Come da copione, il segretario del Pd si difende e mette in luce solo il lato positivo del risultato delle regionali, cioè la vittoria del Partito Democratico in entrambe le regioni interessate.
“Mentre il centrodestra discute della propria situazione noi cambiamo l’Italia” ha dichiarato oggi Renzi al GR1. “Dopo 20 anni di fallimenti, anche della Lega, noi lavoriamo per il Paese e alle elezioni si vedrà chi è più forte”. E sul dato della forte astensione: “Deve far riflettere tutti i partiti. Ma i risultati vanno molto bene al Pd, ci siamo ripresi quattro regioni del centrodestra. Abbiamo sempre detto che queste amministrative non erano un referendum sul governo . L’agenda politica del governo non muta”.
Più tardi, da Vienna, nel corso di una conferenza stampa seguita all’incontro con il cancelliere Werner Fayman, il Premier ha dichiarato: “In otto mesi ci sono state cinque elezioni regionali che il Pd ha vinto 5 a 0. Di queste regioni, quattro erano in mano alla destra e sono andate alla sinistra; l’Emilia Romagna invece è rimasta nelle nostre mani. Sono due risultati molto importanti. C’è una parte dell’Italia che viaggia su performance economiche, simili all’Austria e alla Germania, mentre c’è una parte dell’Italia che viaggia con la retromarcia ingranata, come alcune regioni del Sud e, tra queste, la Calabria è quelle messa peggio. Oggi si cambia pagina anche in Calabria. Il Pd conferma il 40% delle elezioni europee. È un risultato da cogliere con grande soddisfazione. L’elevato astensionismo ci deve fare riflettere ma è secondario. Non è vero che tutti hanno perso, oggi ci sono due nuovi presidenti di regione e le forze politiche che hanno contestato le riforme possono valutare i risultati che hanno ottenuto”.
Renzi ha poi concluso: “La mia priorità ora non è mettere le bandierine sulle regioni conquistate ma affrontare i problemi dell’occupazione, pensare al rilancio dell’economia e portare e termine la battaglia per un’Europa dei popoli e non delle burocrazie”.

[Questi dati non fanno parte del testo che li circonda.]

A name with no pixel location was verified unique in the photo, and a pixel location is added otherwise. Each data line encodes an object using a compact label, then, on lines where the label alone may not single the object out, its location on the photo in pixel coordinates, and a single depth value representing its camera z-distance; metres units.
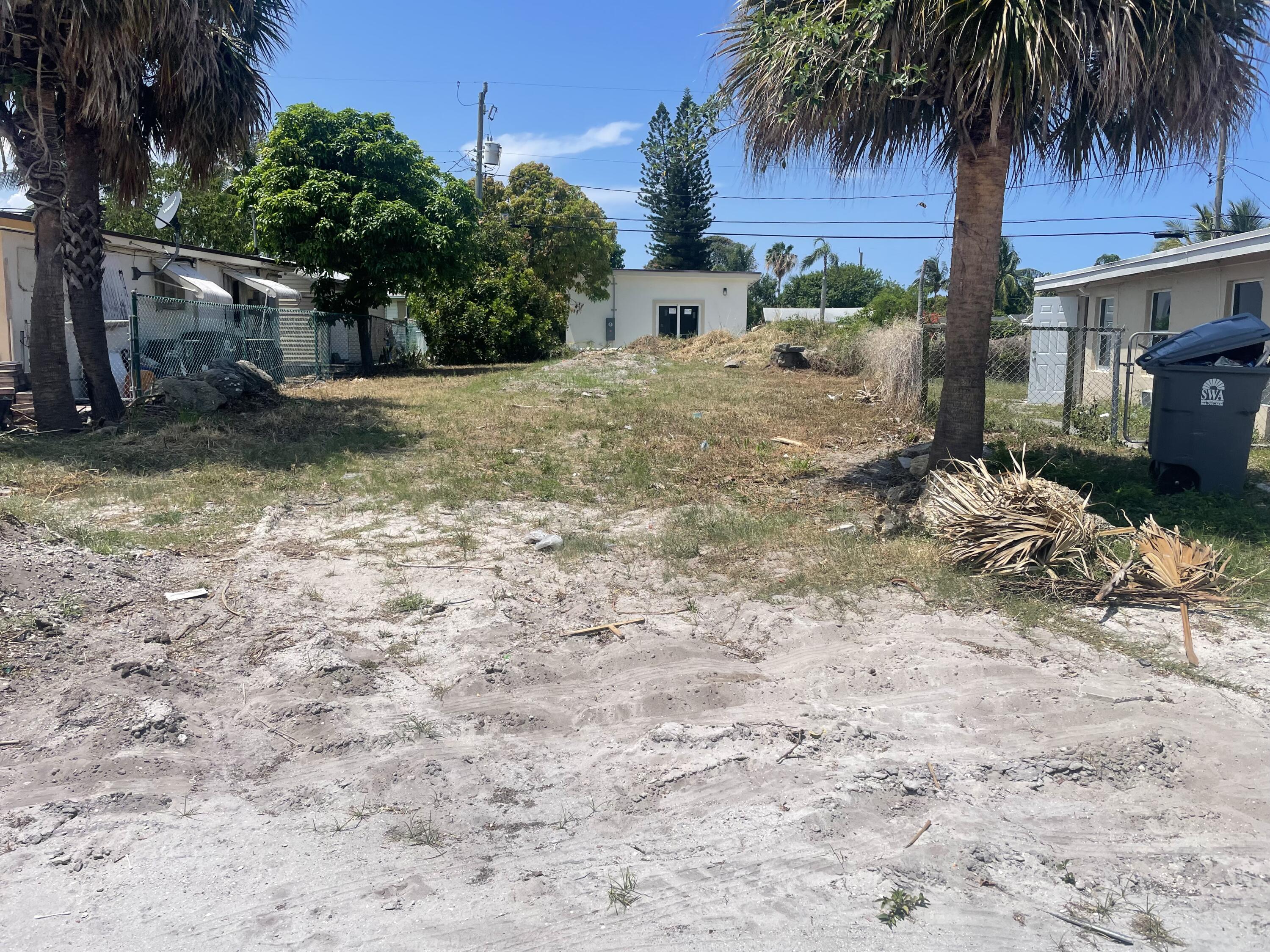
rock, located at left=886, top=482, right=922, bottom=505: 8.05
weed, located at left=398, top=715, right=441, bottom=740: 3.92
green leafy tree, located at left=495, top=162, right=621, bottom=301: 32.97
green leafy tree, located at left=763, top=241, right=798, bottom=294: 71.56
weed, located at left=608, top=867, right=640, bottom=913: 2.84
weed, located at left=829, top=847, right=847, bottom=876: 3.04
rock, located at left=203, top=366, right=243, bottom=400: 13.55
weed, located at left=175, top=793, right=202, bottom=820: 3.32
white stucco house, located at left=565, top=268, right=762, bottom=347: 37.00
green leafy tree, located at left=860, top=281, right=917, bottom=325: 31.77
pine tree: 46.28
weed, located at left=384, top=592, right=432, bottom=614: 5.32
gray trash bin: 7.70
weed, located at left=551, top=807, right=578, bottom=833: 3.29
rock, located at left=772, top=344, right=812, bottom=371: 24.89
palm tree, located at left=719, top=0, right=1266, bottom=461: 6.58
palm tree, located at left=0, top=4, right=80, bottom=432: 10.70
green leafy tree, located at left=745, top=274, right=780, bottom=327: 63.65
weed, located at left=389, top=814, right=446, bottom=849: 3.17
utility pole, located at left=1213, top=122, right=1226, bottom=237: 20.39
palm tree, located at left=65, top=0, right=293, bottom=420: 10.23
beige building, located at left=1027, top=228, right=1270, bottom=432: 11.71
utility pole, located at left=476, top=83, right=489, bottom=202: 31.41
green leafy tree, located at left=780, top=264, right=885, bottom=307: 68.25
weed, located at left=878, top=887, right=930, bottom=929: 2.78
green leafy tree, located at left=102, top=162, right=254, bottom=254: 33.41
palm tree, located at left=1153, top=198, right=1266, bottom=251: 34.66
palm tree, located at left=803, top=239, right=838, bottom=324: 65.00
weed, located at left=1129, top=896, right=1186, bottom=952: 2.67
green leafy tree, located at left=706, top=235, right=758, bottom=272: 67.12
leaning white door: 17.48
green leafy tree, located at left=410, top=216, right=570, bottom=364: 28.12
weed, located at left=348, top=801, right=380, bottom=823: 3.32
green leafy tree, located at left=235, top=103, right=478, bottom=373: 20.56
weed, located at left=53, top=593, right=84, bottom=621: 4.76
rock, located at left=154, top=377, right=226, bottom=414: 12.43
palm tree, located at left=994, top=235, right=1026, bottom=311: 49.22
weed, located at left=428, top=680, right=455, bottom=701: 4.30
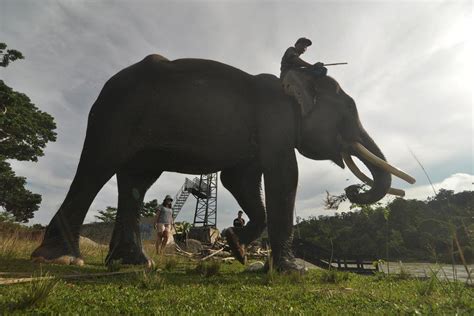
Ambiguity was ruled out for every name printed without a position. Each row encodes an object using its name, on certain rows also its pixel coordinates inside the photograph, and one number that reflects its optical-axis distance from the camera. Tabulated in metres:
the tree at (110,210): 31.76
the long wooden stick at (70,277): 2.58
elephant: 4.75
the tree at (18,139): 18.09
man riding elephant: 5.79
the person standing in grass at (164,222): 9.51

A fare quadrato attorno il Premier, c’è anche il vice segretario del Pd Lorenzo Guerini che in un’intervista al Corriere delle Sera si è così espresso: “Il crollo della partecipazione è un dato che consegna a tutti un elemento di preoccupazione. Ma non vanifica una vittoria netta, con il Pd sopra al 40%. La campagna elettorale in Emilia è stata sentita pochissimo e ha avuto scarso traino televisivo. Ma dobbiamo impegnarci con forza ancora maggiore sulle domande che i cittadini ci hanno rivolto. Certo, quando la campagna elettorale è caratterizzata da un’alternativa molto debole, c’è più difficoltà a mobilitare”.
La disaffezione al voto, secondo l’esponente democratico, non è un messaggio a Renzi, ma nasce da un insieme di cose: “Dal disagio sociale, dalla vicenda dei rimborsi che ha pesato molto e dal fatto che gli elettori percepiscono il livello istituzionale regionale come lontano dai loro problemi. Il Pd è reduce da un anno di successi elettorali inaspettati, se guardiamo al 2013. Parlare di una crisi del Pd significa fare qualche passo nell’irrealtà”.